『あざみの歌』は まだ歌えますか

泣いて、笑って、歌って介護!!そんな日常の過去の記録と
新たに今一度自らを見つめてぼちぼちと戯言なりを綴ります。

本とカセットテープとかぁちゃん

2006年03月06日 04時19分46秒 | かぁちゃんにまつわる話
引越し荷物はまだ片付かない。いったいどうしたらこんなに荷物があるんだっていう程、一人暮らしにしては物が多いと思う。
けど、それらはかぁちゃんのあまり平穏ではなかった71年の人生がつまっているのだから、あんまり無碍にはできないなぁと思いつつ、古びた大学ノートに綴られた文字を拾ってつい読んでしまう。セピア色に変色して閉じ糸もほつれてしまい、所々頁が破けた一番古いノートには「歎異抄」が書かれている。私は未読だが、かぁちゃんは随分若い頃に読んだらしく、本を買うお金が無くて先生から借りた物を自分で写し取っていたようだ・・・思えば、元気な頃から我儘の方が目に付いてしまっていたが、かぁちゃんもまた、そういう時代をひたすら生きて来た人だったのだ。ブルーのインクで書かれた文字は美しい。私と違ってとても綺麗な文字を綴っていたのだと思うと、名前さえ満足に綴れなくなってしまった事がやけに悲しい・・・こんな風に思いを過去へ飛ばしてしまうから、いつまでたっても片付かないんだよなぁ(苦笑)

それにしても、本とカセットテープの多さときたら・・・いや、こればかりは人の事は言ってられない。荷物を整理しながら、自分の物も処分していかなくっちゃな、なんて本気で考えてしまう。
このテープを一日一本ずつ聴いたとしても数ヶ月はもつだろなぁと、そのうちの一本、まずはいわゆる「青春歌謡」をかけながら後片付けをしていた。
かぁちゃんは、その傍らで机に座ってコーヒーのマグカップを横ちょに置いて、時折リズムに合わせて首を縦に小さく振りながら文庫本をめくったり、閉じたりしている。「出家とその弟子」・・・若い頃から好きだったようで、私も小学校の時に読まされたのだけれど、当時はあまりよく解らなかったように記憶している。表題はちゃんと読めたので、思わず「えらい!読めた、読めた。」と頭をなでなで、もうまるっきり子供扱いだなと苦笑しつつ、頁をめくるだけで内容は読めていない様子を横目で見ながら、それでも不思議に心が落ち着いた。

ゆるやかに、穏やかに時間が流れる。50年代の音楽のリズムは私にとっても心地よい。

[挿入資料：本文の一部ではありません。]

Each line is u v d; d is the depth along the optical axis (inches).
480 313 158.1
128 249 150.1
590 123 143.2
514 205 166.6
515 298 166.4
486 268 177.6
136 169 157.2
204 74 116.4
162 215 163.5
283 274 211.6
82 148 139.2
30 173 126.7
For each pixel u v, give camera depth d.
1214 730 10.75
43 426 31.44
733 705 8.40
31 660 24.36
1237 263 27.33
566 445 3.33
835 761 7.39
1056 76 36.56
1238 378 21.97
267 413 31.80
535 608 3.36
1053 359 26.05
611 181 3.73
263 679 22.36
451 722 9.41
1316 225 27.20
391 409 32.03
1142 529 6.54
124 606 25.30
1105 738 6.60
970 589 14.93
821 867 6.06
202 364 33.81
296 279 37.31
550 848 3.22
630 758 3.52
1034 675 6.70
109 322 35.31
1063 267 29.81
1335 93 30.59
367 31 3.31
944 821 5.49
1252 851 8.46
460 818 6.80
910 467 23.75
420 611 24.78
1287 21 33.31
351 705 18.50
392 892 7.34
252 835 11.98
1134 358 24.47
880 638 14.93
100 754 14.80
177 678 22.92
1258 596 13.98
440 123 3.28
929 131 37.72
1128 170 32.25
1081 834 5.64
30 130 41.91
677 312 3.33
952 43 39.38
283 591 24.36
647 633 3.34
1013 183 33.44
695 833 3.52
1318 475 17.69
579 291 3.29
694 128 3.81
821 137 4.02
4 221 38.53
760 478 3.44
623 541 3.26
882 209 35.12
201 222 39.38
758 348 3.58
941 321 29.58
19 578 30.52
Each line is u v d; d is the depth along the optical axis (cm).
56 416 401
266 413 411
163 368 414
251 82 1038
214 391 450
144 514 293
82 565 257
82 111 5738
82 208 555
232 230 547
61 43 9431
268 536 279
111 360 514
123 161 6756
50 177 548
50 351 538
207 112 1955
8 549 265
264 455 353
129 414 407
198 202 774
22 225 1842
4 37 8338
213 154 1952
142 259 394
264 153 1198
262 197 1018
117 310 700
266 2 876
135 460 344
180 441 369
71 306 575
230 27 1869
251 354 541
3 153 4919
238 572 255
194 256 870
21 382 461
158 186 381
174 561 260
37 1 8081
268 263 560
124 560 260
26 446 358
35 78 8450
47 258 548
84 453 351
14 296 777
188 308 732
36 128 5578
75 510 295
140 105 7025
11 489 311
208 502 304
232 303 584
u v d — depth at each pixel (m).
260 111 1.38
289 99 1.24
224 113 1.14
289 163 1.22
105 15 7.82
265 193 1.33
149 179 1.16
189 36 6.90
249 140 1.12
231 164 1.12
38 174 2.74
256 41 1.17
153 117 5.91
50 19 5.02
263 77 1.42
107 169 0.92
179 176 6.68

・・・しかし、なんだかおとなしすぎやしませんか?

かぁちゃん!!そのままだったら、本当に素敵なおばぁちゃまだったのに。
大きな粗相をしていては、そりゃいかんでしょう。私は一人血相を変えてありゃりゃこりゃりゃと駆けずり回る。「何で言わないんだよ~!」と大きな声で言うと、かぁちゃんは「うふふ。」と笑う・・・おいっ!

こんな風に、これからも時を過ごすのだろうな・・・。一瞬目の前の風景がセピア色に映る。自分自身の過去が一気に押し寄せる。ぎゅっと目を閉じてそれを追い払う。カセットテープは全て出したが、本は悪いけど、極一部にさせてもらおう。しばらくはダンボールの中に保存しておこう。・・・いつかその本を出して私は読む事があるのだろうか。
三日間ほとんど眠らなかったかぁちゃんは、さすがに今日は疲れてしまったようで随分大人しく、ようやく眠る事ができたようだ。どうか、しばらくはこのままで、と祈らずにはいられない。